I wondered where all the single women in the city were and what they were doing with their time.

I did some mental math on the way home and figured that next time, I should be wiser and buy out not only the seats next to me but the row in front of me and the one behind me as well.

Oh yeah. How was the movie? Well. It was everything it advertised itself to be. Masala-women’s lib. Exactly like my evening.

Tuesday, January 29, 2019

navigating emotions and ventilators


I have wanted to write about this for so long now. But I kept putting it off. Why? Fear. And literally, emotional blackmail.

But then I finally found the courage.

So hear goes.

My father is now someone who needs lifetime ventilator support.

He is fully conscious – he can read a newspaper, solve crossword puzzles and has strong opinions on what he’d like for lunch.

He can have a basic conversation (two or three sentences at a time at very low volume – you have to stand right next to his mouth to hear him) but definitely no debates.

He can walk under heavily supervised conditions (uses a walker, can do only about 30 metres and no more, needs a person tailing him with a wheelchair in case he suddenly collapses or needs to sit).

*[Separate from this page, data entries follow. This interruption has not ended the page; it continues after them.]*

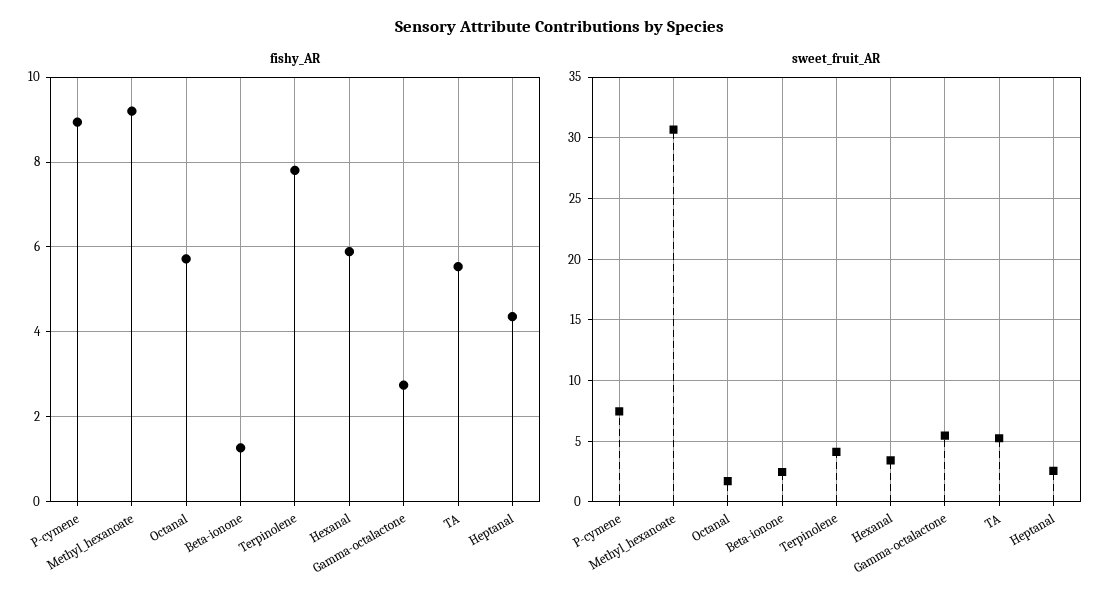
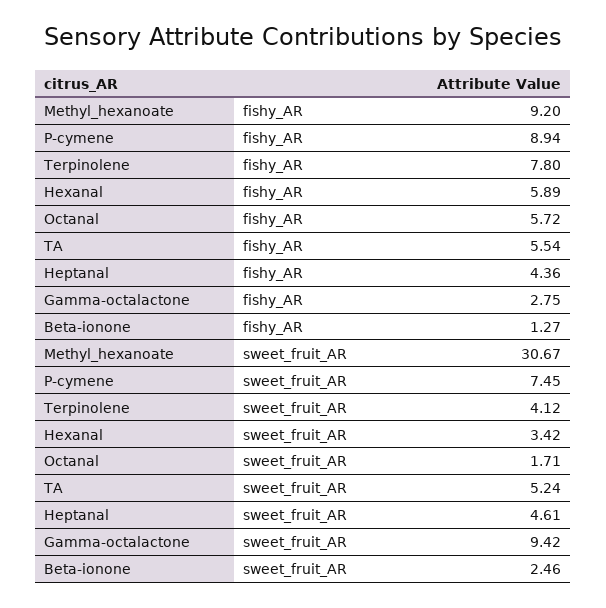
sweet_fruit_AR, Gamma-octalactone: 5.5 -> 9.42
sweet_fruit_AR, Heptanal: 2.5 -> 4.61

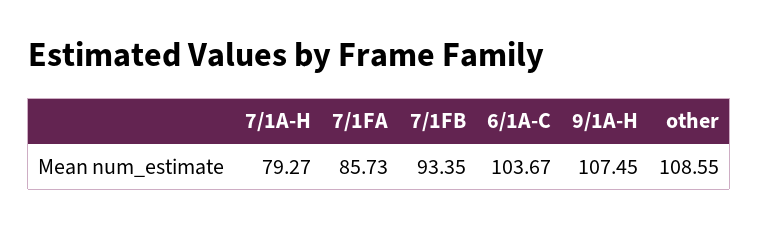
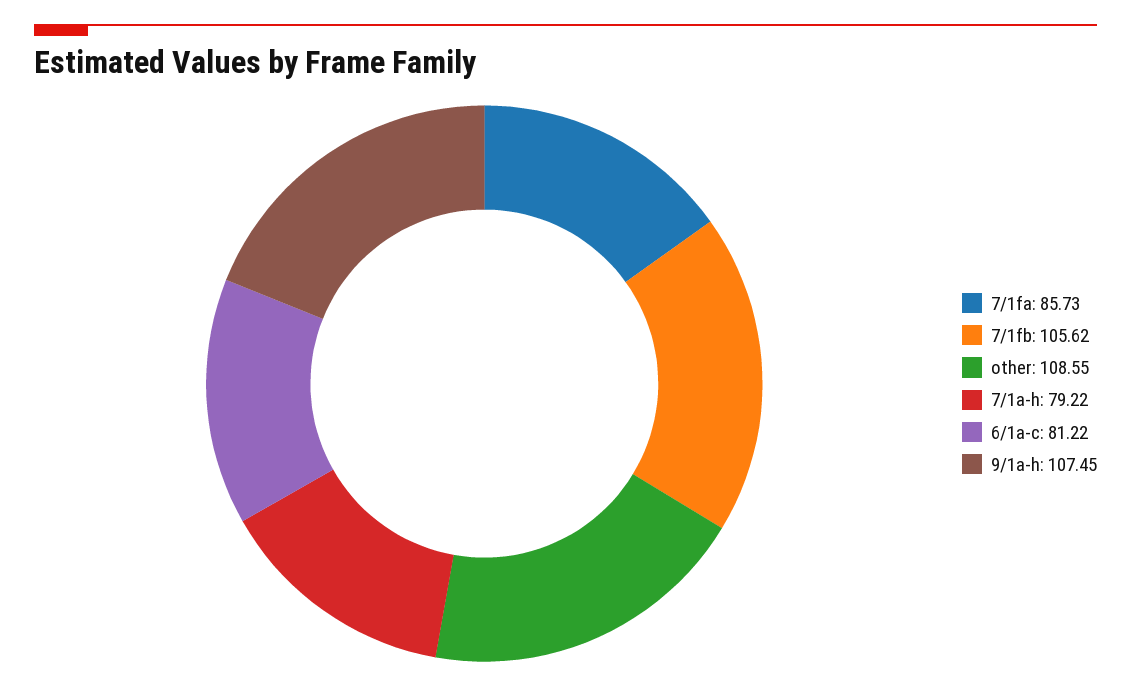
7/1A-H: 79.27 -> 79.22
7/1FB: 93.35 -> 105.62
6/1A-C: 103.67 -> 81.22

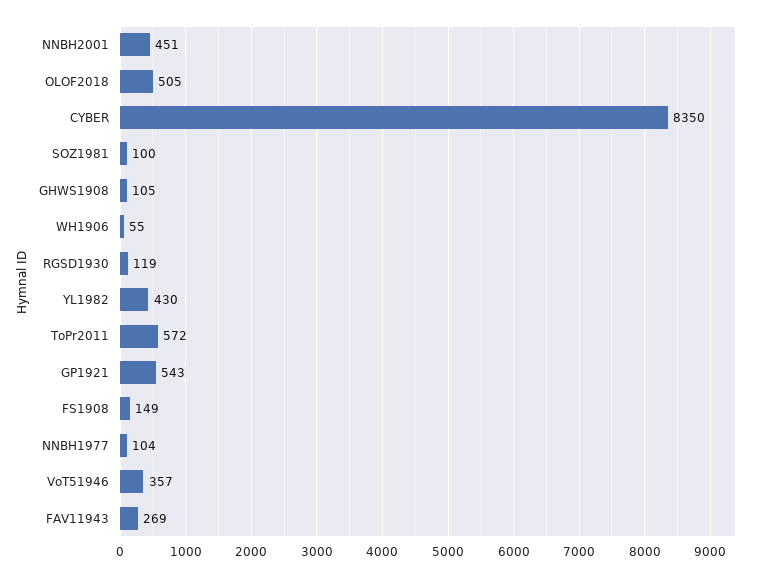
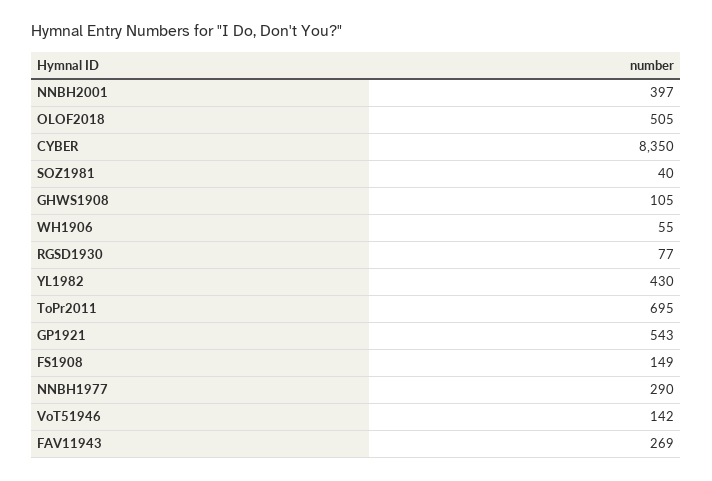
NNBH2001: 451 -> 397
SOZ1981: 100 -> 40
RGSD1930: 119 -> 77
ToPr2011: 572 -> 695
NNBH1977: 104 -> 290
VoT51946: 357 -> 142

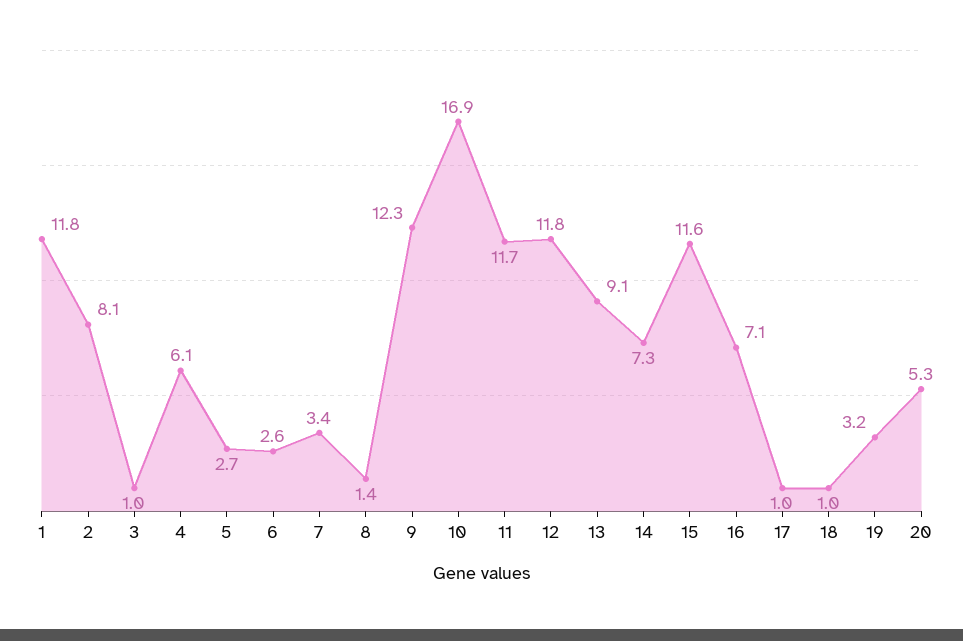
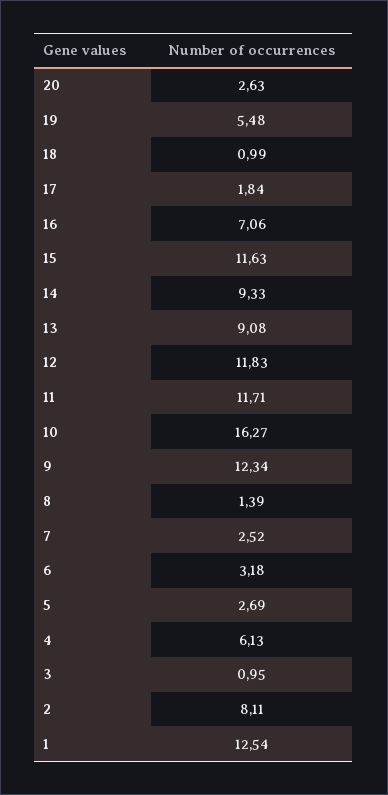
1: 11.8 -> 12.54
6: 2.6 -> 3.18
7: 3.4 -> 2.52
10: 16.9 -> 16.27
14: 7.3 -> 9.33
17: 1 -> 1.84
19: 3.2 -> 5.48
20: 5.3 -> 2.63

He has lost almost all motor function and spends a lot of his time on his bed. He wears adult diapers. He needs to be bathed, fed and changed. You have to keep shifting his position on the bed to prevent him from getting bedsores.

He needs to be lifted up into a seated position. He needs to be lifted up into a standing position. If he’s standing, he can’t hold himself upright for more than a minute or two.

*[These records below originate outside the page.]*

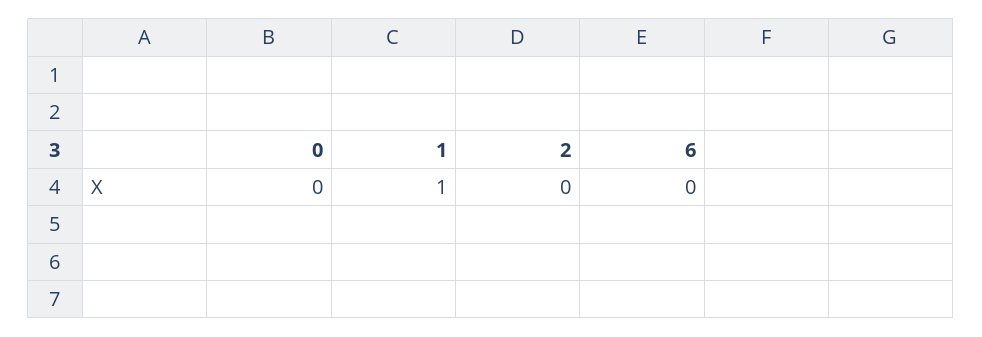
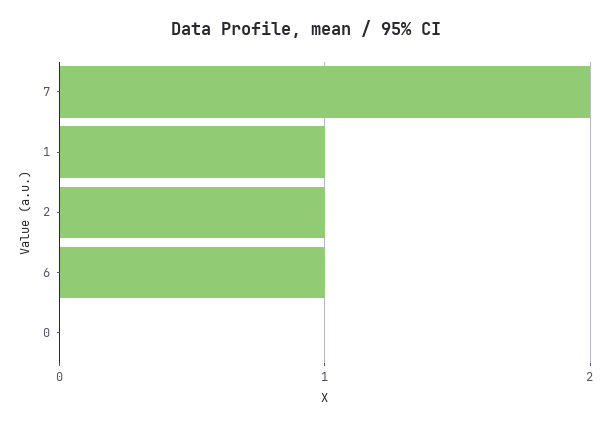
2: 0 -> 1
6: 0 -> 1
7: none -> 2

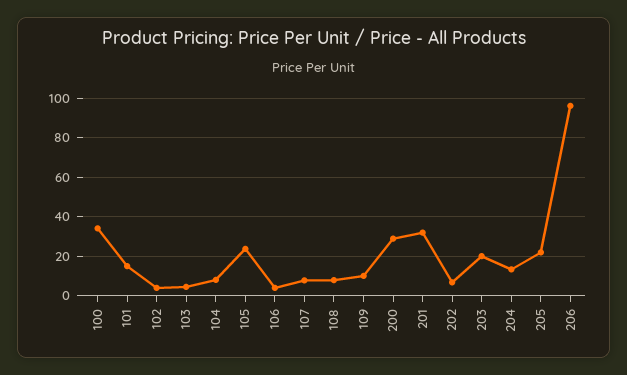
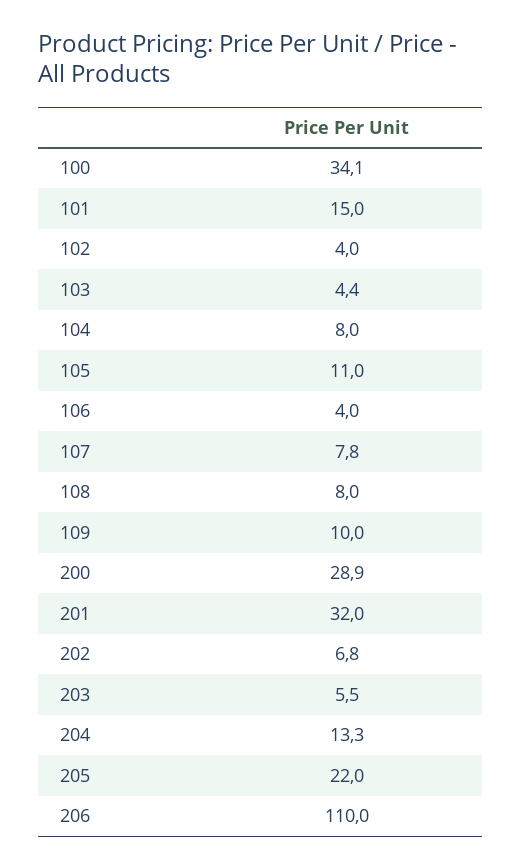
105: 25 -> 11
203: 20 -> 5.5
206: 95 -> 110

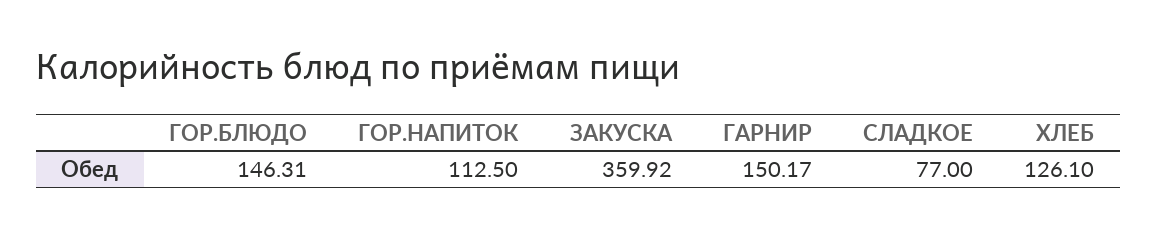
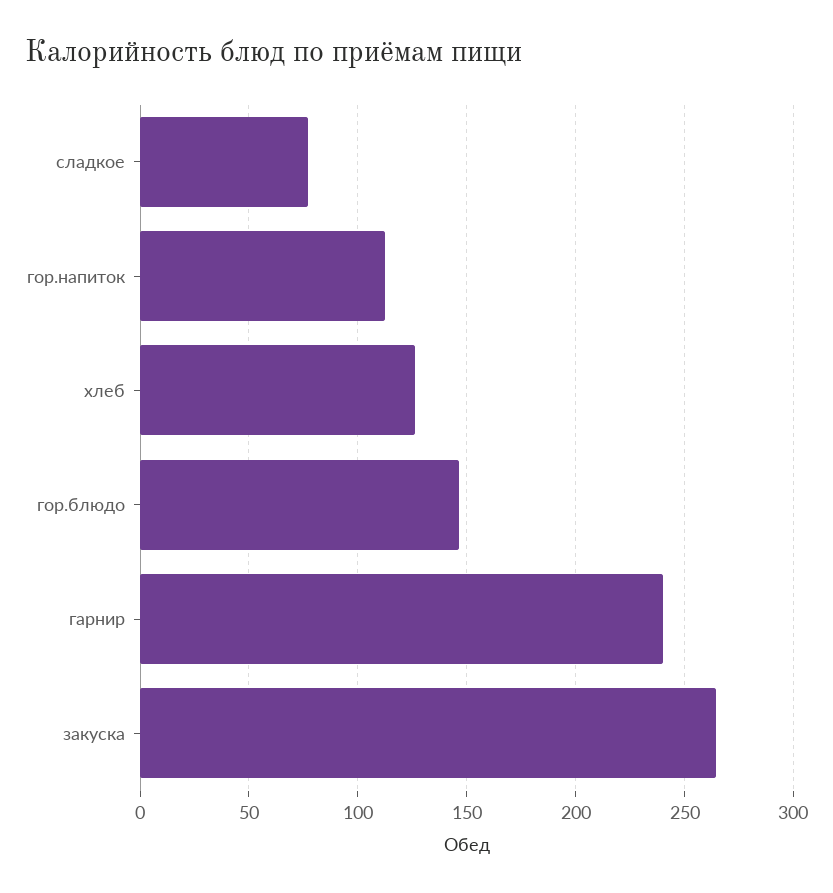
ЗАКУСКА: 359.92 -> 265
ГАРНИР: 150.17 -> 240

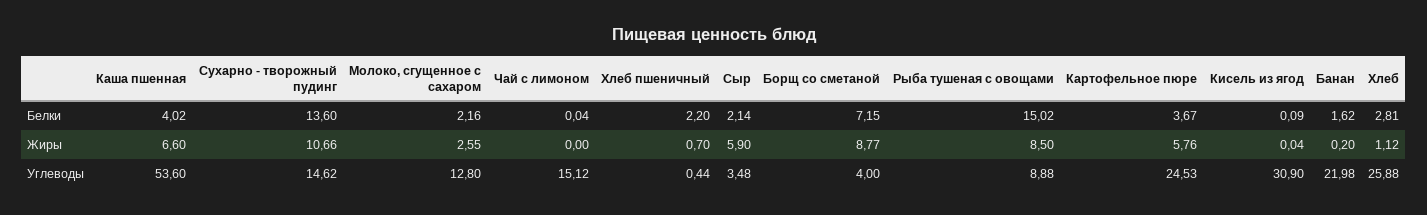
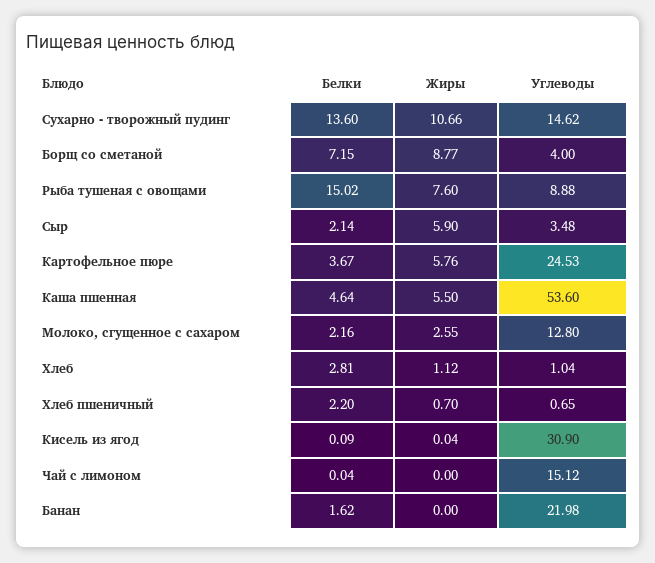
Каша пшенная, Белки: 4.02 -> 4.64
Каша пшенная, Жиры: 6.6 -> 5.5
Рыба тушеная с овощами, Жиры: 8.5 -> 7.6
Банан, Жиры: 0.2 -> 0
Хлеб пшеничный, Углеводы: 0.44 -> 0.65
Хлеб, Углеводы: 25.88 -> 1.04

He can be placed on a wheelchair and taken out into the balcony along with his portable ventilator. He can’t hold himself in an upright seated position for too long. He tires out after about half an hour.

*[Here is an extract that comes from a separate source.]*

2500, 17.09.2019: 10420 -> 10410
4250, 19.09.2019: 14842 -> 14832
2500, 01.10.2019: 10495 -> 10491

He is on dialysis. Once every six hours, thrice a day.

He is on 23 different kinds of medication.

Our home is set up like an ICU.

If you unplug his ventilator, he will fade away.

He will die. Of natural causes, make no mistake.

My father has had a career he loved and a wife who loved him. He has children who turned out to be smart, financially independent, worldly-wise and brave.

He is seventy years old. He wants to live. I don’t understand it.

Watching him breathe on his ventilator is expensive business.

2-3 lakh rupees a month, running costs. We spent five months in hospital before that, and that was 5 lakh rupees a month.

We don’t have the money. We have borrowed. We have fund raised. We have used our inheritances. We 
have used our savings. We will run out. 

Ventilators are enabling. This could go on for another year. Or another fourteen.

I am tired.

In the past decade while my dad lived on dialysis and my mother died of cancer, I feel like 
I have spent my youth caught in perpetual financial distress, emotional exhaustion and physical stagnation. Meanwhile, my peers traveled the world, moved countries, studied abroad, built their professional networks, met their mates, got married.

I paid bills, chased insurance guys, lived in and out of hospitals, administered dialysis, watched over chemotherapy sessions, scheduled appointments with doctors, tracked our medical supplies, set up more than one home ICU, tried cleaning up after my dead mother and never went on a holiday.

I can’t hear myself think.

I can’t hear myself think; my dad lies awake on his bed, thinking every day about wanting to live. I can’t hear myself think but I think he is selfish.

There. I admitted it.

I see him on his ventilator, his lungs a failure; his kidneys a failure; his seventy year old heart functioning at 50% and I wonder why we’re humoring him. I see him on his ventilator insisting that he wants to live and my conscience writhes because I want him dead. And yet I do every single thing in my power to help him with his desire to live. Because choosing bereavement is just too simple. Because we treat the admission of suffering of the care givers as unconscionable.

And because he fears death.

How is it even possible to love and loathe the same person so much?

I think the emotional blackmail of a ventilator is high order mindfuckery.